Marruecos, la esencia
CADA VEZ que voy, Marruecos me va envolviendo poco a poco. Me seduce con los aromas, los colores, los sabores de sus pueblos, sus playas, sus montañas, sus gentes... Me va embaucando. Y yo me dejo llevar.
Cada rincón -desde la Gruta de Hércules en Tánger hasta las murallas de Tiznit, desde el puerto-comedor de Esauira hasta el albergue de Alí el Cojo en Erg Chebbi-, aunque lo haya visitado unas cuantas veces, es una caricia nueva. Cada instante con sus gentes -ya, mis amigos- es una mirada nueva. Y cada vivencia, cada rosa de El Kelaa M'Gouna, cada sorbo de sha'i bi nana en el albergue de Agoudal, cada paseo azul por Chefchauen, cada zumo de naranja en la Jema el Fna de Marraquech, cada baile en el desierto de Merzouga, cada Aid al Kabir, cada palabra que aprendo es un beso. Durante el día, a plena luz del sol, es abierto, sonoro, alegre; en la oscuridad, al caer la noche, ese beso es callado, húmedo y profundo.
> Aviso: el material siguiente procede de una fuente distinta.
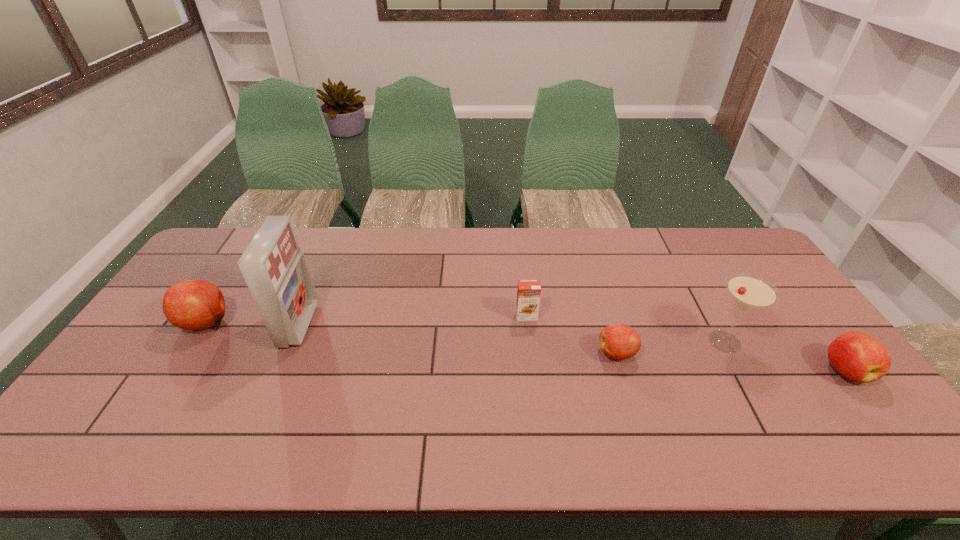
Find the location of a particular element. This screenshot has height=540, width=960. the leftmost apple is located at coordinates (193, 304).

I want to click on the tallest apple, so click(193, 304).

Find the location of `the shortest object`. the shortest object is located at coordinates (618, 341).

You are a GUI agent. You are given a task and a screenshot of the screen. Output one action in this format:
    pyautogui.click(x=<x>, y=<y>)
    Task: Click on the shortest apple
    This screenshot has width=960, height=540.
    Given the screenshot: What is the action you would take?
    pyautogui.click(x=618, y=341)

Identify the location of the rightmost object. The width and height of the screenshot is (960, 540). (859, 357).

At what (x,y) coordinates should I click in order to perform the action: click on the second shortest apple. Please return your answer as a coordinate pair (x, y). This screenshot has width=960, height=540. Looking at the image, I should click on click(x=859, y=357).

Find the location of a particular element. the third object from left to right is located at coordinates (528, 291).

Find the location of a particular element. the fifth shortest object is located at coordinates (749, 292).

The image size is (960, 540). Identify the location of martini. (749, 292).

Identify the location of the tallest object. (276, 272).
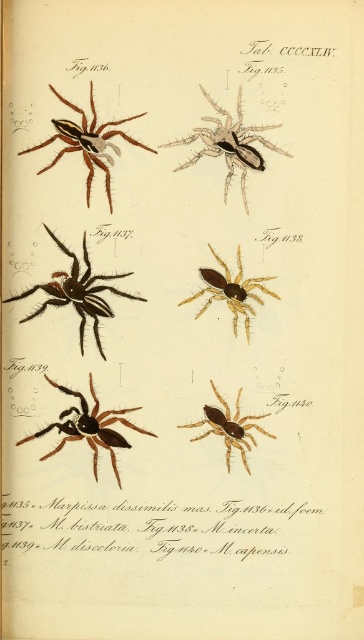
Question: Can you confirm if golden metallic spider at center is positioned below brown fuzzy spider at center?

Choices:
 (A) no
 (B) yes

Answer: (A)

Question: Which object is positioned farthest from the shiny brown spider at upper left?

Choices:
 (A) black glossy spider at upper center
 (B) shiny black spider at center
 (C) shiny brown spider at center
 (D) golden metallic spider at center

Answer: (C)

Question: Which point appears farthest from the camera in this image?

Choices:
 (A) (242, 440)
 (B) (112, 413)

Answer: (B)

Question: Is golden metallic spider at center above brown fuzzy spider at center?

Choices:
 (A) no
 (B) yes

Answer: (B)

Question: Is the position of shiny brown spider at upper left more distant than that of golden metallic spider at center?

Choices:
 (A) yes
 (B) no

Answer: (B)

Question: Which object is positioned closest to the golden metallic spider at center?

Choices:
 (A) shiny brown spider at center
 (B) shiny black spider at center
 (C) black glossy spider at upper center

Answer: (B)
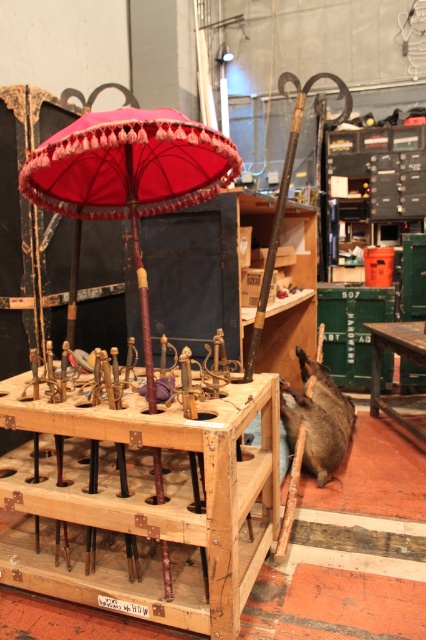
Can you confirm if wooden at center is bigger than velvet pink parasol at center?

No.

At what (x,y) coordinates should I click in order to perform the action: click on wooden at center. Please return your answer as a coordinate pair (x, y). The image size is (426, 640). Looking at the image, I should click on (141, 502).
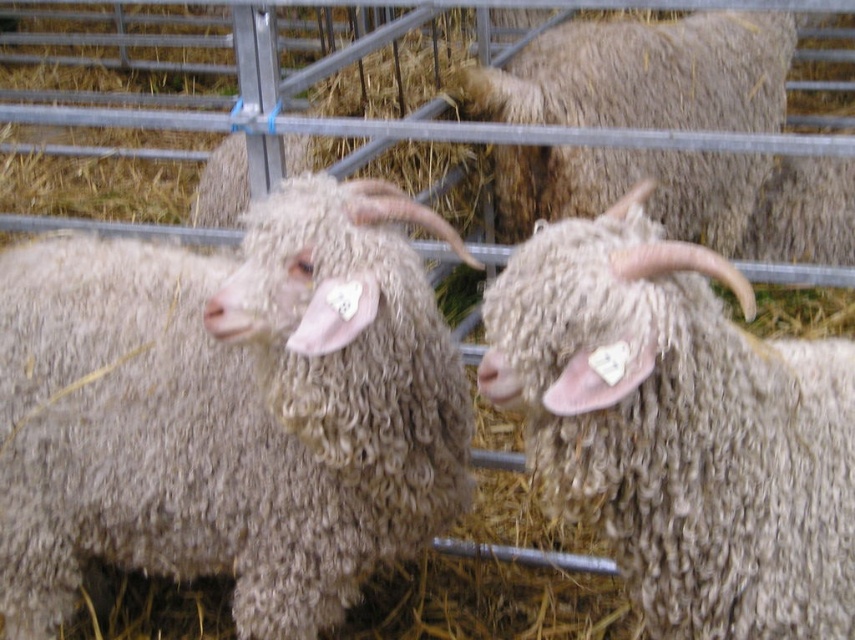
Question: Which point is farther to the camera?

Choices:
 (A) fluffy woolen sheep at upper right
 (B) fuzzy woolen sheep at center
 (C) curly woolen sheep at center

Answer: (A)

Question: Does curly woolen sheep at center have a lesser width compared to fluffy woolen sheep at upper right?

Choices:
 (A) no
 (B) yes

Answer: (B)

Question: Which object appears closest to the camera in this image?

Choices:
 (A) fluffy woolen sheep at upper right
 (B) fuzzy woolen sheep at center

Answer: (B)

Question: Is curly woolen sheep at center behind fuzzy woolen sheep at center?

Choices:
 (A) no
 (B) yes

Answer: (B)

Question: Which point appears farthest from the camera in this image?

Choices:
 (A) (641, 497)
 (B) (656, 93)
 (C) (38, 336)

Answer: (B)

Question: Is curly woolen sheep at center thinner than fuzzy woolen sheep at center?

Choices:
 (A) yes
 (B) no

Answer: (B)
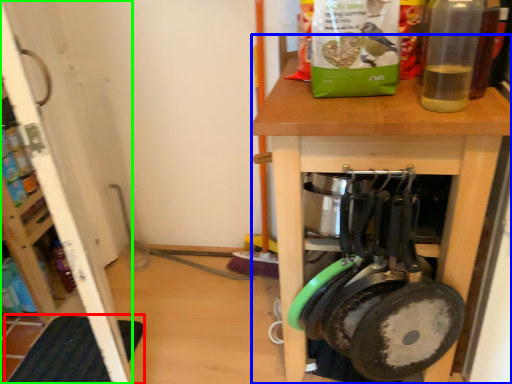
Question: Which object is positioned farthest from mat (highlighted by a red box)? Select from desk (highlighted by a blue box) and screen door (highlighted by a green box).

Choices:
 (A) desk
 (B) screen door

Answer: (A)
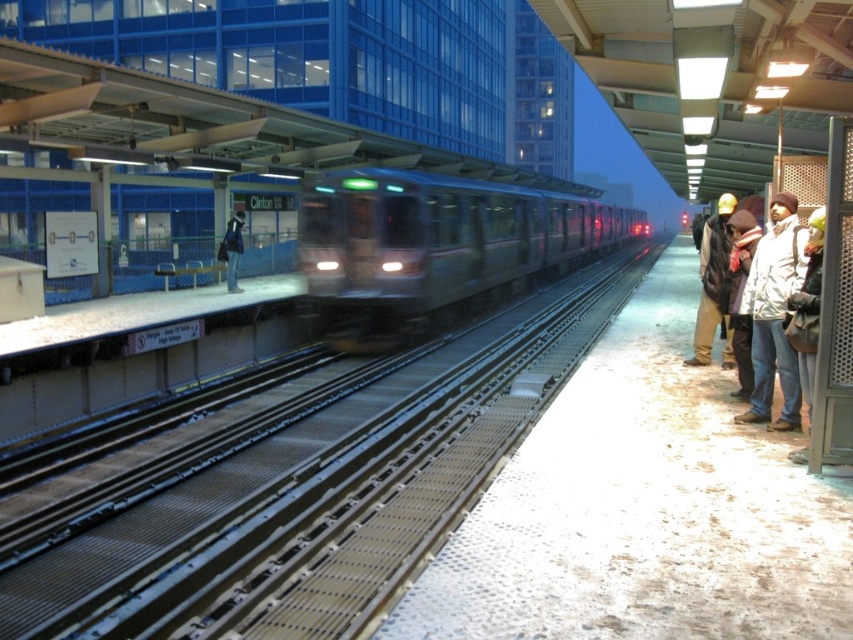
What do you see at coordinates (434, 244) in the screenshot?
I see `metallic silver train at center` at bounding box center [434, 244].

Does point (496, 300) come behind point (773, 264)?

That is True.

In order to click on metallic silver train at center in this screenshot , I will do `click(434, 244)`.

Does metallic silver train at center appear on the right side of dark blue jacket at center?

Yes, metallic silver train at center is to the right of dark blue jacket at center.

Can you confirm if metallic silver train at center is positioned to the left of dark blue jacket at center?

In fact, metallic silver train at center is to the right of dark blue jacket at center.

Does point (393, 188) come closer to viewer compared to point (233, 250)?

Yes, it is.

Locate an element on the screen. metallic silver train at center is located at coordinates (434, 244).

This screenshot has width=853, height=640. What do you see at coordinates (773, 314) in the screenshot?
I see `brown woolen hat at right` at bounding box center [773, 314].

Is brown woolen hat at right bigger than dark blue jacket at center?

Yes.

Locate an element on the screen. brown woolen hat at right is located at coordinates (773, 314).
Cierro los ojos y oigo las voces de Marruecos: el rumor de las olas desde las murallas blancas de Asilah, el murmullo laberíntico del zoco de Fez, la llamada del almuédano en el silencio de la kasbah de Aït Benhaddou, la música de los cafetines de cualquier zoco, las risas femeninas que proceden de las azoteas salpicadas de la gran luna llena parabólica, las bromas y las triquiñuelas de los niños de miradas negras y manos ágiles.
Vuelvo a mi Marruecos esencial, puro, genuino, y recorro sus perfiles con los cinco sentidos para no olvidar ningún detalle, para poder aprenderlo de memoria y evocarlo y soñarlo en la distancia. Me libero de toda sensación hasta ahora conocida para dar paso a lo desconocido que siempre me sorprende. Sin embargo, ahora que ya pertenece a lo cotidiano, me sigue atrayendo como el primer día, porque siempre hay algo nuevo que me vuelve a abrir los ojos de sorpresa y curiosidad.